# What is expected:
Look through the records, and wherever the string "along" turns up, copy out that line.

Entries taken from a collection
^^^^^^^^

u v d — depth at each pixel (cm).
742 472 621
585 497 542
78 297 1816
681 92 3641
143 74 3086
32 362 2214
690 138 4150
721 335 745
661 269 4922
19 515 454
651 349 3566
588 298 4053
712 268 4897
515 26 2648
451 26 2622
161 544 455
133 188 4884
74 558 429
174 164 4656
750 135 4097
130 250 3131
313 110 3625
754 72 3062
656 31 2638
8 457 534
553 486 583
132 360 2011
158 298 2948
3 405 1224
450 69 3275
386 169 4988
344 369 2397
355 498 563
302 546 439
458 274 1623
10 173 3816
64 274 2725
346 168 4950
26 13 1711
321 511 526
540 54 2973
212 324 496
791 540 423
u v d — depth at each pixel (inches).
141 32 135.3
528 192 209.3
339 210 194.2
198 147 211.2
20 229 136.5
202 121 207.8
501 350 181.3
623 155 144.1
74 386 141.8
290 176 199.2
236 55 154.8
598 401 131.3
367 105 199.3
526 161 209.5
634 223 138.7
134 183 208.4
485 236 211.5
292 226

^^^^^^^^

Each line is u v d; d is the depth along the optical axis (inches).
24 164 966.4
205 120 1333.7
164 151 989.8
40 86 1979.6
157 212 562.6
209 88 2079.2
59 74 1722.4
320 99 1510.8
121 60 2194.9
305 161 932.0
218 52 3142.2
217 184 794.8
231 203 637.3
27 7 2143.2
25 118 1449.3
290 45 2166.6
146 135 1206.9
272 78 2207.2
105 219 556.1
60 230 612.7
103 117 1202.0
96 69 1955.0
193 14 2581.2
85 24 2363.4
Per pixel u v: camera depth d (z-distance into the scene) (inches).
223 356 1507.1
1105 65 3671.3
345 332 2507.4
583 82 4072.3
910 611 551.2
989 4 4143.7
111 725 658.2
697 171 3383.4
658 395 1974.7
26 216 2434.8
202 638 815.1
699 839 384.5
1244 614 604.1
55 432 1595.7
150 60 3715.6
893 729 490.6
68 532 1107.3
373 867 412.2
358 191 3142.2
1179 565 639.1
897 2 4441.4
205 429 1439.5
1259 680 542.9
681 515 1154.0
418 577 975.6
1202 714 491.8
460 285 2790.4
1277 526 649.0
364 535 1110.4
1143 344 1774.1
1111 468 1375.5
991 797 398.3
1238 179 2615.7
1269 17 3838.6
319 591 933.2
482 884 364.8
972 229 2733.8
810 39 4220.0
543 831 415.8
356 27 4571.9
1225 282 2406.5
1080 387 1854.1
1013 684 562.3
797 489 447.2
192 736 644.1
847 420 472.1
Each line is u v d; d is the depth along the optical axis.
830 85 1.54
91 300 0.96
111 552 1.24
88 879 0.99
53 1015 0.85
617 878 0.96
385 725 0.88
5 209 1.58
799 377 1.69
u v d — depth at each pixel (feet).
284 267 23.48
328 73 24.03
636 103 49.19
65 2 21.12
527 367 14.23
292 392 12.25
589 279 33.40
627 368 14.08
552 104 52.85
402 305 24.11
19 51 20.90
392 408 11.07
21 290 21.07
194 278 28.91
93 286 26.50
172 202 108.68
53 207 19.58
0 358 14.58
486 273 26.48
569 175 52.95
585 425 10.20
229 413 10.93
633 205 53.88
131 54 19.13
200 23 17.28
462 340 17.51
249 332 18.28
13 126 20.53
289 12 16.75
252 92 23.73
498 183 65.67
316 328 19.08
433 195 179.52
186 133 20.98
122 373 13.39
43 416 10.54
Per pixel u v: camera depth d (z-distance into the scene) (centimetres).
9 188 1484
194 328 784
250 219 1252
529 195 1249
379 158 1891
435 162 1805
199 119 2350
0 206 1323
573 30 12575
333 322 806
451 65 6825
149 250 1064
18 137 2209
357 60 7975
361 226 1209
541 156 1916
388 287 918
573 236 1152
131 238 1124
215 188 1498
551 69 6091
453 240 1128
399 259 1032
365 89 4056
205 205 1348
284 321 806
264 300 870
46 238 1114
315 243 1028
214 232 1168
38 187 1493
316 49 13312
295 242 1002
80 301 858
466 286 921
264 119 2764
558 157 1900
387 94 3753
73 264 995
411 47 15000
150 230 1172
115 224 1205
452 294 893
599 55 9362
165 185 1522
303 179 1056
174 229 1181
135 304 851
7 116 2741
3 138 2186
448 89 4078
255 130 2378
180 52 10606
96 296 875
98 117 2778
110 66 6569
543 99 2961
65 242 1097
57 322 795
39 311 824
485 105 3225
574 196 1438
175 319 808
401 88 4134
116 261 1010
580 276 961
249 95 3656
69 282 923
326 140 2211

^^^^^^^^

# Exercise result:
Each line is u v d; d is the depth along the optical axis (inches).
Each line is u v d; d is the depth along the optical axis.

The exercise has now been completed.